**What you are asked to do**
Collect every line of the data below that contains the string "receives". Letter case matters.

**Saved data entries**
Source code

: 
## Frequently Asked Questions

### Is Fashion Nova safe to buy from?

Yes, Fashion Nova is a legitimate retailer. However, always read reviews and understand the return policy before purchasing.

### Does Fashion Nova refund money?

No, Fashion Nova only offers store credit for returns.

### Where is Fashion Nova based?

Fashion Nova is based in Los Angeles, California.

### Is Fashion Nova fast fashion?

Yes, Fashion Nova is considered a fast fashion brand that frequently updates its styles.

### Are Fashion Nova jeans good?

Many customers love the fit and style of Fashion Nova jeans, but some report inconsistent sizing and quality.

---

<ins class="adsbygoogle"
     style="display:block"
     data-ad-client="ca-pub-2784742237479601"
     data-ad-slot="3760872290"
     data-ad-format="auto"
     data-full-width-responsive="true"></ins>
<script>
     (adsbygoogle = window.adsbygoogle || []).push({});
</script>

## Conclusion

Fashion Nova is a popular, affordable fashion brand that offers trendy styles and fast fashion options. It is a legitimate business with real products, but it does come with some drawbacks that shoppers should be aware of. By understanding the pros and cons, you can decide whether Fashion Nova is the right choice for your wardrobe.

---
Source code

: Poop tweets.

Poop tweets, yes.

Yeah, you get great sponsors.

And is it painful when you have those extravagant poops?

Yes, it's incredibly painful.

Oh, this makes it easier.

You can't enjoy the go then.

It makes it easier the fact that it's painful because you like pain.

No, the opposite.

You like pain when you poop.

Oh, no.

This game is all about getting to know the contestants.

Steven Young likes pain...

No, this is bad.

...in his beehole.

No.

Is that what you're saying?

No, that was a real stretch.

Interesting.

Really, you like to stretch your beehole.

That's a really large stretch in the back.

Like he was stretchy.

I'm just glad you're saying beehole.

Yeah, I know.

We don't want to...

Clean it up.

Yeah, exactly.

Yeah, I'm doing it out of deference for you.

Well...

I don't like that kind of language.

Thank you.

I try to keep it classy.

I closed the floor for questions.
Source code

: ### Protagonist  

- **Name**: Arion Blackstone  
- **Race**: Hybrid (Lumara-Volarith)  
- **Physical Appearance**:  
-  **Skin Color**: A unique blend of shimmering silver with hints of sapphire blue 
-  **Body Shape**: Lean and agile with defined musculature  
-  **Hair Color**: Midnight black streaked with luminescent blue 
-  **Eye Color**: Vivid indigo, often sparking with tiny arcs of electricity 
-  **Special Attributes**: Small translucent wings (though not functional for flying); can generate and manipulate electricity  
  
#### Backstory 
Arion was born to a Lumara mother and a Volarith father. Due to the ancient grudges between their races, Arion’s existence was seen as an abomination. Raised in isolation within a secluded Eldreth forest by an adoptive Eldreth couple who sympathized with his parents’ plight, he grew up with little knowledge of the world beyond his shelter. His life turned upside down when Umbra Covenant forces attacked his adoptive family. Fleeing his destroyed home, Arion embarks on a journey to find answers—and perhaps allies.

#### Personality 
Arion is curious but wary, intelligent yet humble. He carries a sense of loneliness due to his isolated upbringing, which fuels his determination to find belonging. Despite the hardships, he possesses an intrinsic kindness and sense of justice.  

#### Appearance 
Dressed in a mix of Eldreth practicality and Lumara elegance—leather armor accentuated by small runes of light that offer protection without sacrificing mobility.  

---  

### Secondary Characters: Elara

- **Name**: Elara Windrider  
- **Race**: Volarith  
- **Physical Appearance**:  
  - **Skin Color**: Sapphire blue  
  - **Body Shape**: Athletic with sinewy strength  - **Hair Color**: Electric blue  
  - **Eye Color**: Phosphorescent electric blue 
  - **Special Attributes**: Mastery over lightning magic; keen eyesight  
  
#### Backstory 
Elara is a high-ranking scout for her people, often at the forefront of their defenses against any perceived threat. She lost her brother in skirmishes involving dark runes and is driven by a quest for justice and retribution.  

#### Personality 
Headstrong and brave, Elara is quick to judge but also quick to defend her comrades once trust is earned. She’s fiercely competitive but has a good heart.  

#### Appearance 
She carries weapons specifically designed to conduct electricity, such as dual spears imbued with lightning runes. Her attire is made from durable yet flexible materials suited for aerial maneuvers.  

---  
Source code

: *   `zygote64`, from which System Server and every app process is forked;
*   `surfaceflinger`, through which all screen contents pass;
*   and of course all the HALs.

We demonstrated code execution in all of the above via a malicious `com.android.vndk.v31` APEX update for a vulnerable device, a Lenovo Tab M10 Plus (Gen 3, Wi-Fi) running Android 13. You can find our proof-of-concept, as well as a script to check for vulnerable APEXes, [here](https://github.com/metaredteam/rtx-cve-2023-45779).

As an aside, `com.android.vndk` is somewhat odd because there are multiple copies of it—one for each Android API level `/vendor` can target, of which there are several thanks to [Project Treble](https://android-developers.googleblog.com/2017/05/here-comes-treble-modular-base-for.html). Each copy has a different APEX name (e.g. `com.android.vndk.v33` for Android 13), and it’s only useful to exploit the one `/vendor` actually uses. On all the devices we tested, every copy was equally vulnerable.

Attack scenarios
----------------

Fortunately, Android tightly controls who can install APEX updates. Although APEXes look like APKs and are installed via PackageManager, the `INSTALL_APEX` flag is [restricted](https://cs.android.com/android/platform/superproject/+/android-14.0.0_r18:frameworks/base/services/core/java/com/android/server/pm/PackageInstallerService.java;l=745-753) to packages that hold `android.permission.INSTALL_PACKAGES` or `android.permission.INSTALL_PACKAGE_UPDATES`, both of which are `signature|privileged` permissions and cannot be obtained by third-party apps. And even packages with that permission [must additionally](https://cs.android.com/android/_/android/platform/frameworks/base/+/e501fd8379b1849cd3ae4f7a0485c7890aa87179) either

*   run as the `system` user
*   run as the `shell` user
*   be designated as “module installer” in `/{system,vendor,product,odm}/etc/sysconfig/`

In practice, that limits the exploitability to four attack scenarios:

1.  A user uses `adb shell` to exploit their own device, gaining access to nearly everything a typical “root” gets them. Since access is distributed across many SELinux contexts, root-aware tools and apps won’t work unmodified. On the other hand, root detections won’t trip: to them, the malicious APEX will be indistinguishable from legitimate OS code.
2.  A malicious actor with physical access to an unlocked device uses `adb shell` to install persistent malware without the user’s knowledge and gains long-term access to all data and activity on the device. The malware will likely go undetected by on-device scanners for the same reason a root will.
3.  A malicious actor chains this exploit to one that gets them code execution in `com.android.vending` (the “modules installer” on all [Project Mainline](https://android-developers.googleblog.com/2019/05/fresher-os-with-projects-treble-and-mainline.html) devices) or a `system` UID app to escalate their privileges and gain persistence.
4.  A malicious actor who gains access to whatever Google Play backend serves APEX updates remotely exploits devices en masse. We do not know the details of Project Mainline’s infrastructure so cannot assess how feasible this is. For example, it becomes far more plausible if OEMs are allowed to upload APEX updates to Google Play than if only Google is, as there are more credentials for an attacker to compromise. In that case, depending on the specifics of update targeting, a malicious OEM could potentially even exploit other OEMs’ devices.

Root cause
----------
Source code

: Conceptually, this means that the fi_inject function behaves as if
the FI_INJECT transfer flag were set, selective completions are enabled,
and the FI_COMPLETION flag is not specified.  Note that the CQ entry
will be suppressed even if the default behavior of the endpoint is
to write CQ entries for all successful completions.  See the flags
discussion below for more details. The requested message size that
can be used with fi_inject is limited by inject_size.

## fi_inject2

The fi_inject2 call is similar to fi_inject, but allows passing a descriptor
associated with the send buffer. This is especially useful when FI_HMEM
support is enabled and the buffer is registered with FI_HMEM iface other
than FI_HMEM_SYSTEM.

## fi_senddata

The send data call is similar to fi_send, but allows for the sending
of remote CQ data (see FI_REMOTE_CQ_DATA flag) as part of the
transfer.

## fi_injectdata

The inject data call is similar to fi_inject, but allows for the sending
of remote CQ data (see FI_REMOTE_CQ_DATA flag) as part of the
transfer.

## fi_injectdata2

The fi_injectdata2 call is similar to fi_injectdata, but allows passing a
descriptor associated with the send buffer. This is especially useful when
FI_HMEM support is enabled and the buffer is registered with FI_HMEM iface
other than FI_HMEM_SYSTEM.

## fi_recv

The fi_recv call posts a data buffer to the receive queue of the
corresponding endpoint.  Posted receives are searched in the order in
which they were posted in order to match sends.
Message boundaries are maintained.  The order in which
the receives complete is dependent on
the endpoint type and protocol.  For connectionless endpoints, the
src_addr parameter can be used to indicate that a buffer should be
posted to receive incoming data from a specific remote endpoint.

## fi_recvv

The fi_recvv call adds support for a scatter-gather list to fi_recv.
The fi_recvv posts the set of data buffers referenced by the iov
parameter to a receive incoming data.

**Exercise solution**
corresponding endpoint.  Posted receives are searched in the order in
the receives complete is dependent on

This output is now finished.